Ok, I am going to try crafting defense without simply citing other papers.
First, realize that two of the articles are written by the same person. Bruce Barttlett has seemed to spend a considerable amount of effort arguing against FairTax. He starts off his article in the WSJ by mentioning Scientology to discredit it on purely emotional terms. While the COS did promote its own sales taxed based system to avoid its legal troubles with the IRS, it evolved
separately than FairTax. (1) No legitimate criticism would include such blatant smear tactics and exposes his bias. Later in the article, Bartlett states "The FairTax does this by sending monthly checks to every household
based on income." He then continues this assertion later in the article. That is completely false. The FairTax plan sends out prebates regardless of income. With Bartlett being both biased and uninformed, I see no reason to debate him and will concentrate on the FactCheck article.
I have used FactCheck.org before and have no initial reason to raise any bias.
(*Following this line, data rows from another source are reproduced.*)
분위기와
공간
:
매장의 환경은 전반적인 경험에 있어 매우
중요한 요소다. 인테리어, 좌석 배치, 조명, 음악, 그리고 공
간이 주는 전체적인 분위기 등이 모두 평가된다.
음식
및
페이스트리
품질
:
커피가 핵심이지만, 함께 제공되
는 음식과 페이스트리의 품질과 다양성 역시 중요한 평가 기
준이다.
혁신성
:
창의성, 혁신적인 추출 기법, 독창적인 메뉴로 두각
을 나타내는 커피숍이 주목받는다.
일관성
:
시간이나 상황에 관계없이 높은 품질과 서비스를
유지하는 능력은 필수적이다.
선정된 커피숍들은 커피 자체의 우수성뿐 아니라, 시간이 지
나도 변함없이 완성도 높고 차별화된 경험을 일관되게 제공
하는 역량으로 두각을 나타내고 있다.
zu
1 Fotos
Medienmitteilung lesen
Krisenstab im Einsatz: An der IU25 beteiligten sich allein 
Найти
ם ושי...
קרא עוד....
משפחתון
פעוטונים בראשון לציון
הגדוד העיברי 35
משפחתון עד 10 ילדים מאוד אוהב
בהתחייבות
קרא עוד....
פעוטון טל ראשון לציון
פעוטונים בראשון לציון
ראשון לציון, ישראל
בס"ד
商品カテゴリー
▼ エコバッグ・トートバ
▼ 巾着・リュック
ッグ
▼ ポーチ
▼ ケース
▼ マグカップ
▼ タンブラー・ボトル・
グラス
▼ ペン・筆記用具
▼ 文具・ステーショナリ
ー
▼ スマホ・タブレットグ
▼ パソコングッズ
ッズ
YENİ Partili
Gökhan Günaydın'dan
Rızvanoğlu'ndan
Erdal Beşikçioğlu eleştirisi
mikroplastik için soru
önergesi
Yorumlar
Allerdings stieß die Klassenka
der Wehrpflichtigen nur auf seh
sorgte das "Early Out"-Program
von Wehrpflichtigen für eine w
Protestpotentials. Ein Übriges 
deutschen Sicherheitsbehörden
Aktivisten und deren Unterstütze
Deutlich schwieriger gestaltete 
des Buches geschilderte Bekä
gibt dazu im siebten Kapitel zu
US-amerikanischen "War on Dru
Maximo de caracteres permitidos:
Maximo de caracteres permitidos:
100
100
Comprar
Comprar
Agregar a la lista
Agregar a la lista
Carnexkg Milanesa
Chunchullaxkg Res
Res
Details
They spend much of their article explaining the inclusive/exclusive rate. I very much agree with them that it is very easy to misinterpret. FairTax obviously choose the lower sounding rate while its detractors chose the higher sounding one. I also see no reason to get into a numbers game. While both attractors and detractors can cite academic papers to sway the numbers, FactCheck.org has seemed to try to find a balance.
The biggest problem I have with the paper is its last sentence, "It is possible that the FairTax would make most people better off, but much of that gain would be a direct result of making the tax code less fair." They seem to be stating that since the tax burden on those earning $15k-$200k (the vast majority of Americans) would raise, that this would be unfair. Are they trying to argue that those earning more than $200k should be taxed more than they are?
When developing these figures of the share of tax burden they rely on a Treasury Department study that never released how they came about the numbers. That hardly seams like a great source. Later the article goes on to state that the share of tax burden actually isn't that important and that you should look at tax rate. Why even bring up tax burden?
Looking at the article as a whole, it seems like most of the problem with it involves confusion with the tax rate and opposed to a debasing of the economic advantages. This is a great thing for FactCheck.org to do (help us see through some of the political rhetoric of campaign season), but does not represent a rigorous academic study of the effects of the plan.
At the end of the day, the fed must raise the same amount of money. The question is where to take it from. We must look at the incentives and constraints (yes, I have read/am reading Sowell's books) of any economic system before deciding on it. For example, The FairTax plan removes the incentive for companies to move jobs overseas to avoid paying income tax. It provides more incentive for people to save because there would be no more capital gains tax. Companies would no longer have to calculate the tax implications of its options and just make decisions on stakeholder value. Hundreds of millions of people would not have to hire tax prepares every year. The article article glances over these by mentioning an increase in the economy, but then tries to dismiss it by saying that it is not "fair."
The biggest challenge to overcome would be the transition and informing everyone of how the new system worked.
Remember, two large states (FL &TX) already derive their entire income from sales tax. If they can, why can't the federal government?
(1) The response is about half the way down the article. I wish I could find a more neutral source, but proving non-association is much harder than association. The burden must be on the one making the claim and Bartlett gives no sources.